Not long ago, the capital of Kansas District Court in Topeka made a motion to turn off their HP 3000s. During the report on that affair -- one that took the court system offline for a week -- the IT managers explained that part of the migration process would include cleaning up the data being moved off an HP 3000.
This data conversion is one of the most important attributes of this project and is carefully being implemented by continuously and repeatedly checking thousands of data elements to ensure that all data converted is “clean” data which is essential to all users. When we finally “go live,” we would sincerely appreciate your careful review of data as you use the system.
Not exactly a great plan, checking on data integrity so late in the 3000's lifecycle, said ScreenJet's Alan Yeo. The vendor who supplies tools and service for migrations has criticism for the court's strategy statement that "we either move on to another system or we go back to paper and pen."
"Interesting, that pen and paper comment," Yeo said. "It has the ring of someone saying that we have an old car that's running reliably, but because it might break down at some time, the only options are to go back to walking or buy a Fisker." The Fisker, for those who might not know, was a car developed in 2008 as one of the very first plug-in hybrid models.
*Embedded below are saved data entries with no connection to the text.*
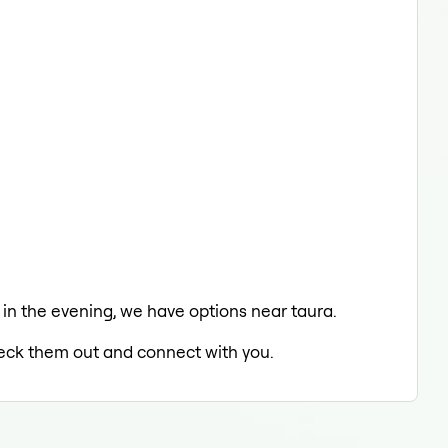
g in the evening, we have options near taura.
check them out and connect with you.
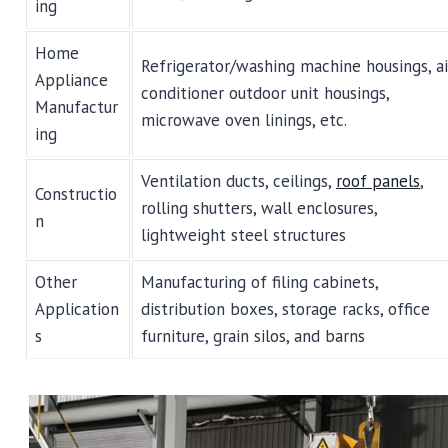
ing
Home
Refrigerator/washing machine housings, ai
Appliance
conditioner outdoor unit housings,
Manufactur
microwave oven linings, etc.
ing
Ventilation ducts, ceilings,
roof panels
,
Constructio
rolling shutters, wall enclosures,
n
lightweight steel structures
Other
Manufacturing of filing cabinets,
Application
distribution boxes, storage racks, office
s
furniture, grain silos, and barns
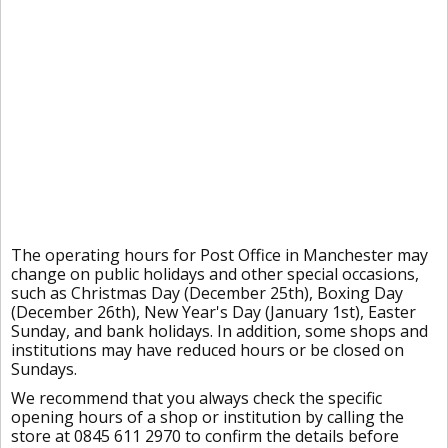
The operating hours for Post Office in Manchester may
change on public holidays and other special occasions,
such as Christmas Day (December 25th), Boxing Day
(December 26th), New Year's Day (January 1st), Easter
Sunday, and bank holidays. In addition, some shops and
institutions may have reduced hours or be closed on
Sundays.
We recommend that you always check the specific
opening hours of a shop or institution by calling the
store at 0845 611 2970 to confirm the details before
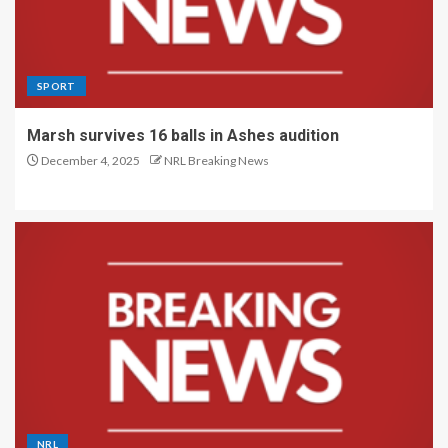
SPORT
Marsh survives 16 balls in Ashes audition
December 4, 2025
NRL Breaking News
NRL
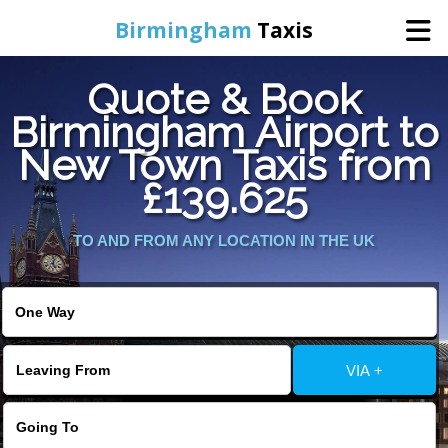
Birmingham
Taxis
Quote & Book
Home
Birmingham Airport to
New Town Taxis from
Online Booking
£139.625
Services
TO AND FROM ANY LOCATION IN THE UK
About Us
Contact Us
VIA +
Change Language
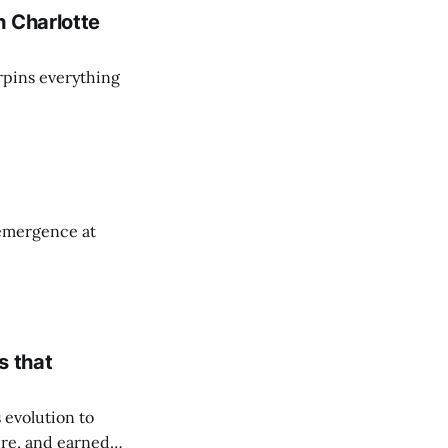
h Charlotte
rpins everything
emergence at
s that
 evolution to
ure, and earned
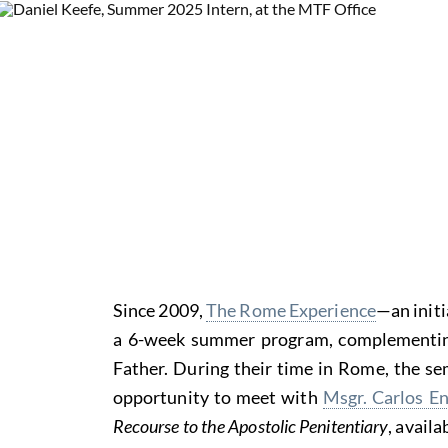
Since 2009,
The Rome Experience
—an init
a 6-week summer program, complementing t
Father. During their time in Rome, the sem
opportunity to meet with
Msgr. Carlos E
Recourse to the Apostolic Penitentiary
, avail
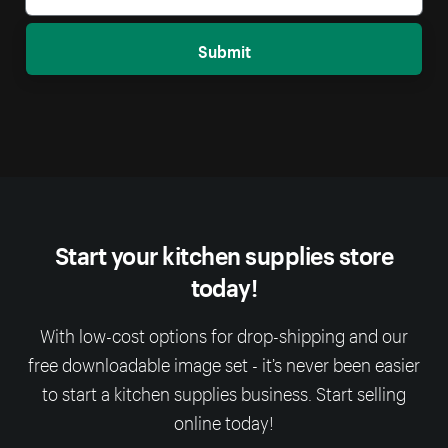
Submit
Start your kitchen supplies store
today!
With low-cost options for drop-shipping and our
free downloadable image set - it’s never been easier
to start a kitchen supplies business. Start selling
online today!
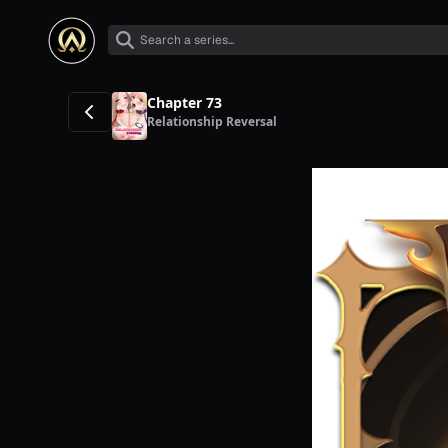
Chapter 73
Relationship Reversal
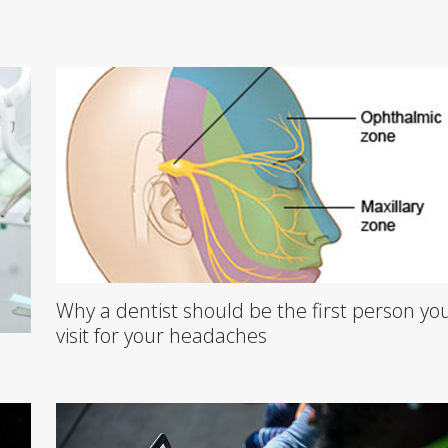
Why a dentist should be the first person yo
visit for your headaches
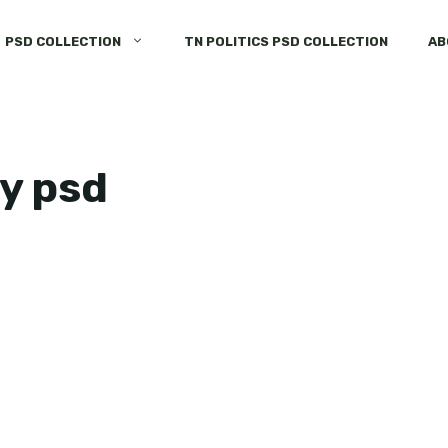
PSD COLLECTION
TN POLITICS PSD COLLECTION
AB
ay psd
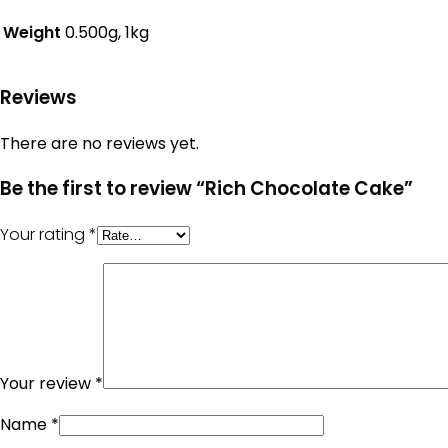
Weight
0.500g, 1kg
Reviews
There are no reviews yet.
Be the first to review “Rich Chocolate Cake”
Your rating
*
Your review
*
Name
*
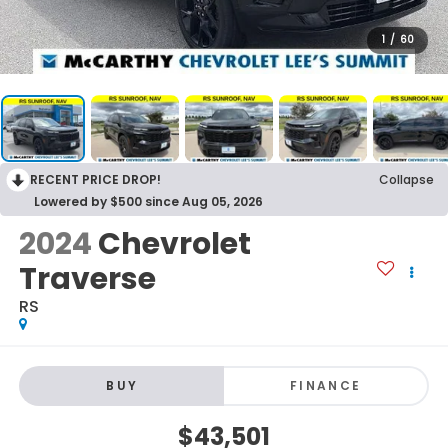
1
/
60
RECENT PRICE DROP!
Collapse
Lowered by $500 since Aug 05, 2026
2024
Chevrolet
Traverse
RS
BUY
FINANCE
$43,501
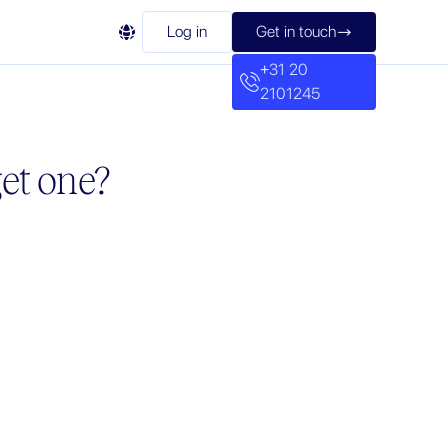

Log in
Get in touch

+31 20
2101245
et one?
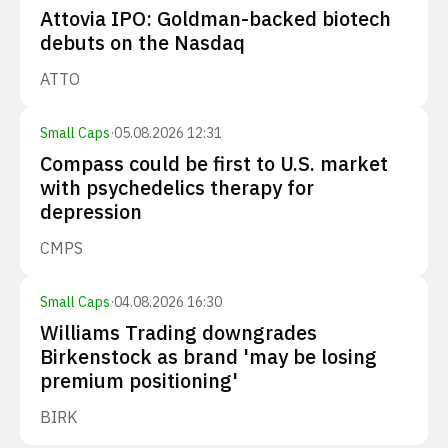
Attovia IPO: Goldman-backed biotech
debuts on the Nasdaq
ATTO
Small Caps
·
05.08.2026 12:31
Compass could be first to U.S. market
with psychedelics therapy for
depression
CMPS
Small Caps
·
04.08.2026 16:30
Williams Trading downgrades
Birkenstock as brand 'may be losing
premium positioning'
BIRK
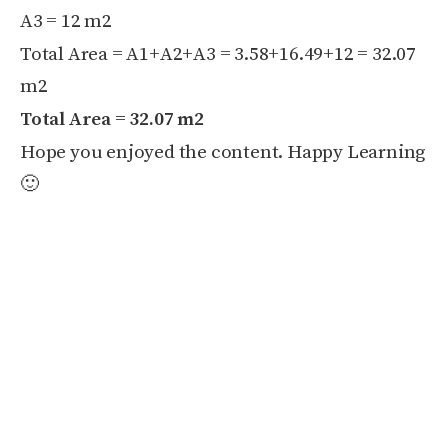
A3 = 12 m
2
Total Area = A1+A2+A3 = 3.58+16.49+12 = 32.07
m
2
Total Area = 32.07 m
2
Hope you enjoyed the content. Happy Learning
🙂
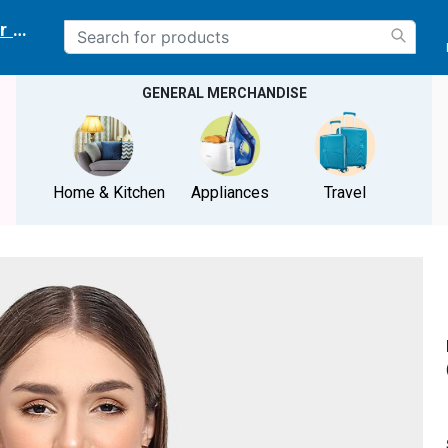
r delivery location
GENERAL MERCHANDISE
Home & Kitchen
Appliances
Travel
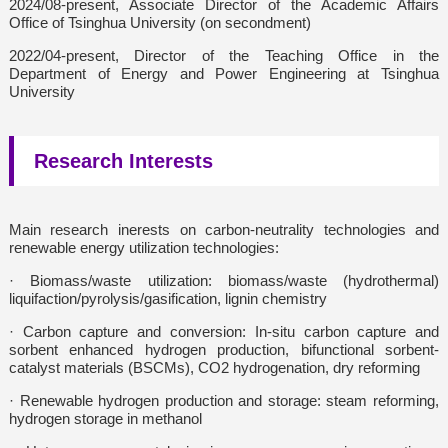
2024/08-present, Associate Director of the Academic Affairs
Office of Tsinghua University (on secondment)
2022/04-present, Director of the Teaching Office in the
Department of Energy and Power Engineering at Tsinghua
University
Research Interests
Main research inerests on carbon-neutrality technologies and
renewable energy utilization technologies:
· Biomass/waste utilization: biomass/waste (hydrothermal)
liquifaction/pyrolysis/gasification, lignin chemistry
· Carbon capture and conversion: In-situ carbon capture and
sorbent enhanced hydrogen production, bifunctional sorbent-
catalyst materials (BSCMs), CO2 hydrogenation, dry reforming
· Renewable hydrogen production and storage: steam reforming,
hydrogen storage in methanol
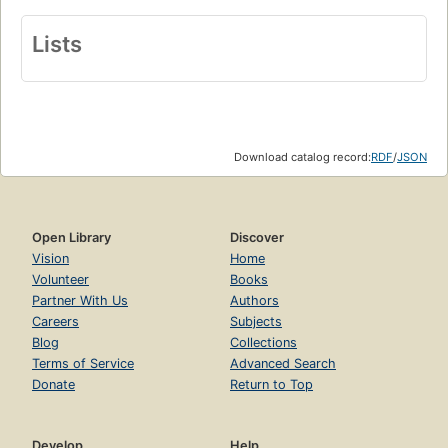
Lists
Download catalog record:
RDF
/
JSON
Open Library
Discover
Vision
Home
Volunteer
Books
Partner With Us
Authors
Careers
Subjects
Blog
Collections
Terms of Service
Advanced Search
Donate
Return to Top
Develop
Help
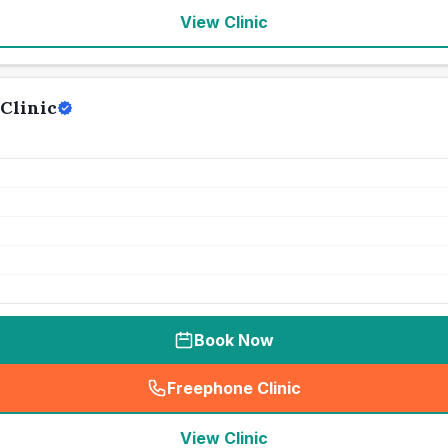
View Clinic
Clinic
Book Now
Freephone Clinic
(
seo_lab_card_freephone
)
View Clinic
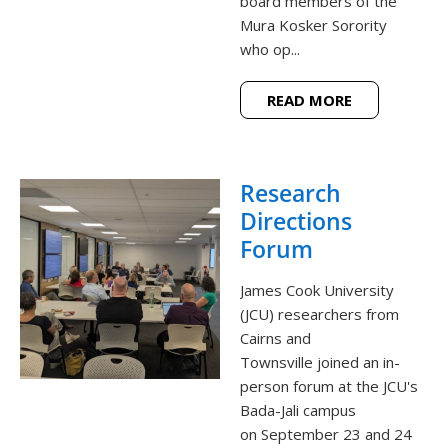
board members of the
Mura Kosker Sorority
who op...
READ MORE
Research
Directions
Forum
James Cook University
(JCU) researchers from
Cairns and
Townsville joined an in-
person forum at the JCU's
Bada-Jali campus
on September 23 and 24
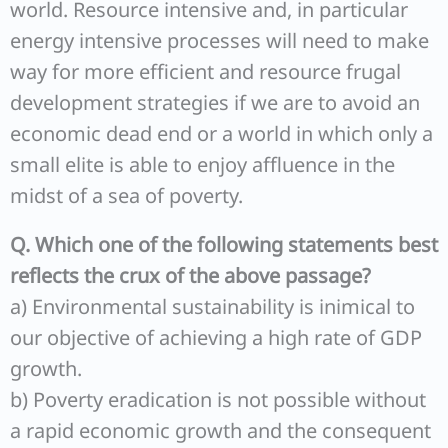
world. Resource intensive and, in particular
energy intensive processes will need to make
way for more efficient and resource frugal
development strategies if we are to avoid an
economic dead end or a world in which only a
small elite is able to enjoy affluence in the
midst of a sea of poverty.
Q. Which one of the following statements best
reflects the crux of the above passage?
a) Environmental sustainability is inimical to
our objective of achieving a high rate of GDP
growth.
b) Poverty eradication is not possible without
a rapid economic growth and the consequent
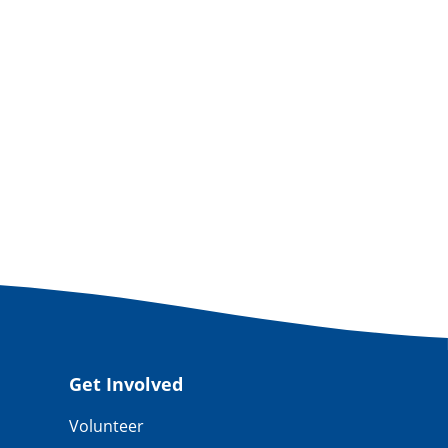
Get Involved
Volunteer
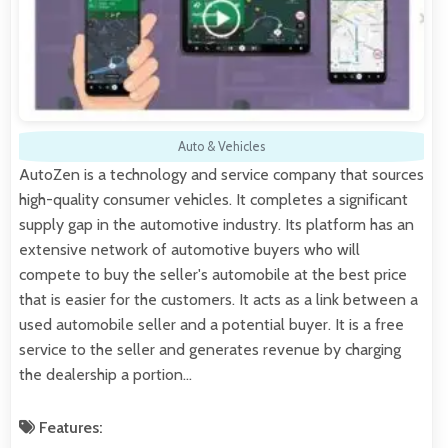
Auto & Vehicles
AutoZen is a technology and service company that sources
high-quality consumer vehicles. It completes a significant
supply gap in the automotive industry. Its platform has an
extensive network of automotive buyers who will
compete to buy the seller's automobile at the best price
that is easier for the customers. It acts as a link between a
used automobile seller and a potential buyer. It is a free
service to the seller and generates revenue by charging
the dealership a portion…
Features:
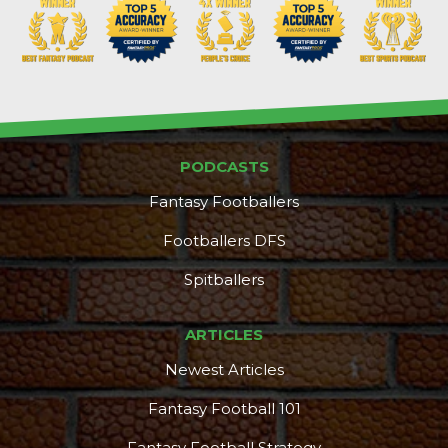
PODCASTS
Fantasy Footballers
Footballers DFS
Spitballers
ARTICLES
Newest Articles
Fantasy Football 101
Fantasy Football Strategy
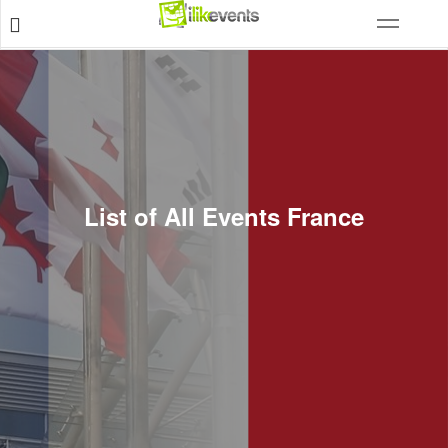
List of All Events France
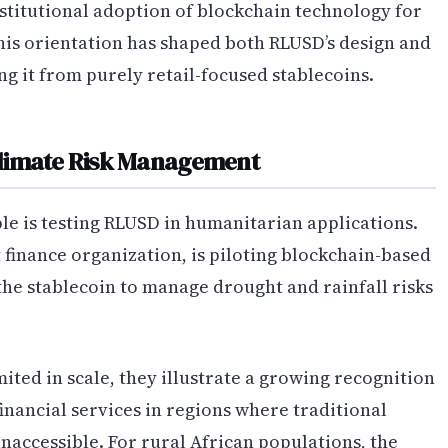
stitutional adoption of blockchain technology for
This orientation has shaped both RLUSD’s design and
ing it from purely retail-focused stablecoins.
Climate Risk Management
e is testing RLUSD in humanitarian applications.
finance organization, is piloting blockchain-based
the stablecoin to manage drought and rainfall risks
ited in scale, they illustrate a growing recognition
inancial services in regions where traditional
inaccessible. For rural African populations, the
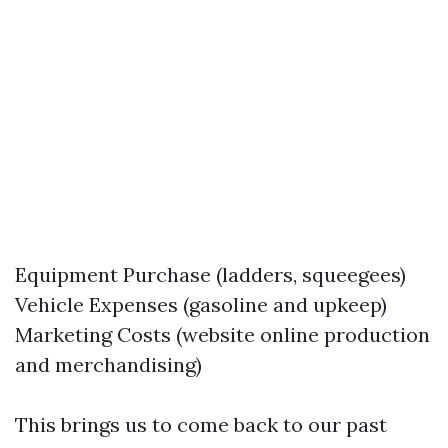
Equipment Purchase (ladders, squeegees)
Vehicle Expenses (gasoline and upkeep)
Marketing Costs (website online production
and merchandising)
This brings us to come back to our past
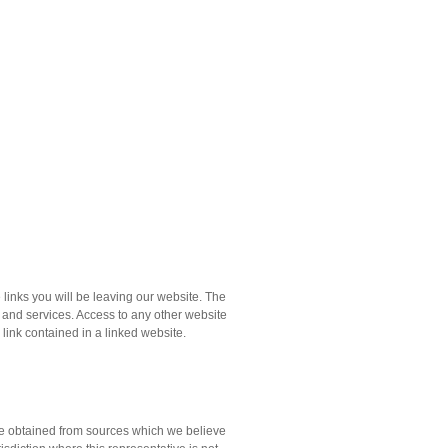
links you will be leaving our website. The
s and services. Access to any other website
y link contained in a linked website.
ere obtained from sources which we believe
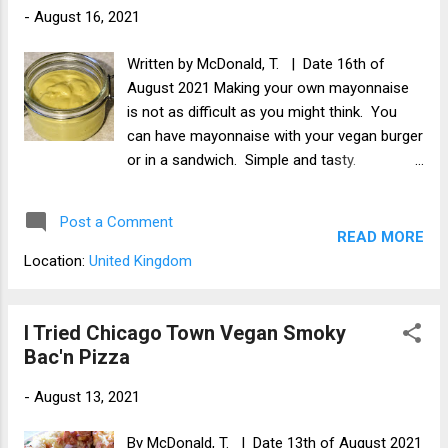
-
August 16, 2021
Written by McDonald, T. | Date 16th of
August 2021 Making your own mayonnaise
is not as difficult as you might think. You
can have mayonnaise with your vegan burger
or in a sandwich. Simple and tasty.
Ingredients 100ml of vegan milk 1 tsp of
cider vinegar 250ml of oil (I used rapeseed
Post a Comment
oil) 1 clove of garlic (optional) 0.25 tsp of
READ MORE
mustard powder (optional) 0.25 tsp of caster
Location:
United Kingdom
sugar (optional) Apparatus Blender Spatula
Jar to put mayonnaise in Method Add the
vegan milk and cider vinegar to a bowl. While
I Tried Chicago Town Vegan Smoky
using the hand blender, gently pour in the oil.
Bac'n Pizza
I find it is best to pulsate the blender until it
-
August 13, 2021
thickens. This should take 2 - 3 minutes. Add
the optional ingredients and blend again.
By McDonald, T. | Date 13th of August 2021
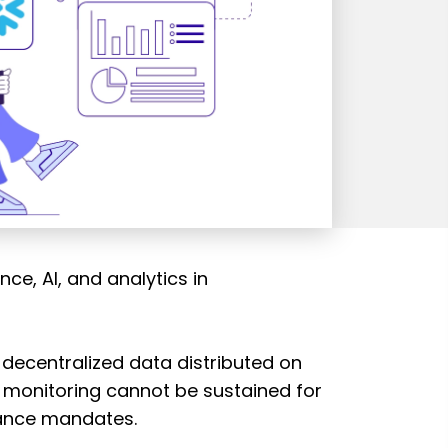
e, AI, and analytics in
 decentralized data distributed on
n monitoring cannot be sustained for
iance mandates.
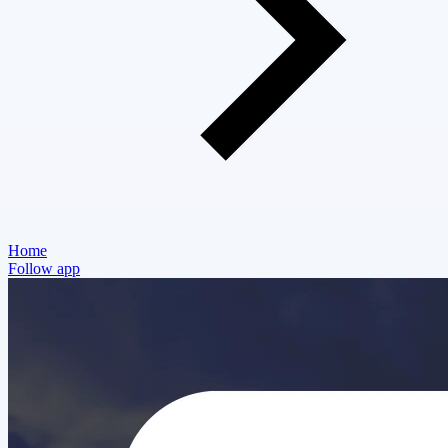
Home
Follow app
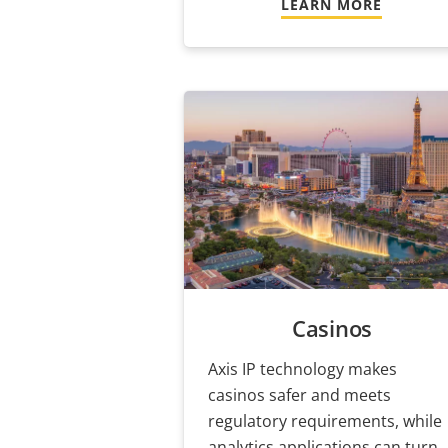
LEARN MORE
Casinos
Axis IP technology makes
casinos safer and meets
regulatory requirements, while
analytics applications can turn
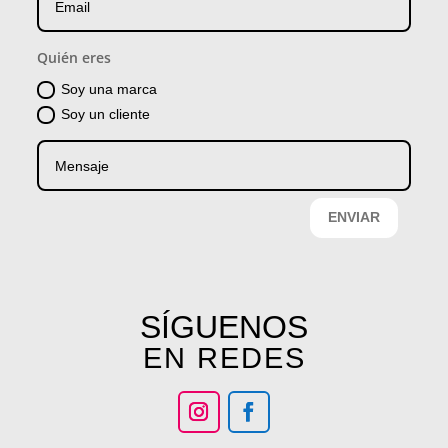
Quién eres
Soy una marca
Soy un cliente
ENVIAR
SÍGUENOS
EN REDES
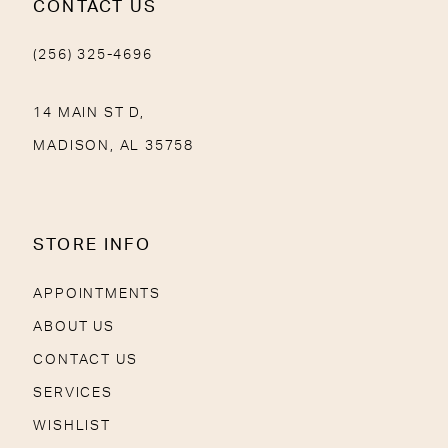
CONTACT US
(256) 325-4696
14 MAIN ST D,
MADISON, AL 35758
STORE INFO
APPOINTMENTS
ABOUT US
CONTACT US
SERVICES
WISHLIST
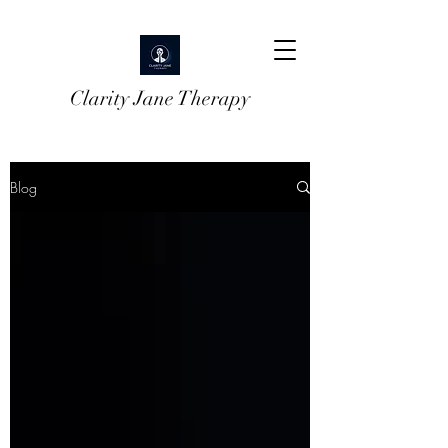
Clarity Jane Therapy
Blog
About 2,000 were built before the company went bankrupt. Moving to any new technology, on wheels or online, should be an improvement over what's in place -- not an alternative to ancient practices.
"Oh, and what's all this crap about having to clean the data?" Yeo added. "That's like saying I'll only bother cleaning the house that I live in when I move. Yes, sure you don't want to move crap in a migration. But you probably should have been doing some housekeeping whilst you lived in the place. Blaming the house when you got it dirty doesn't really wash!"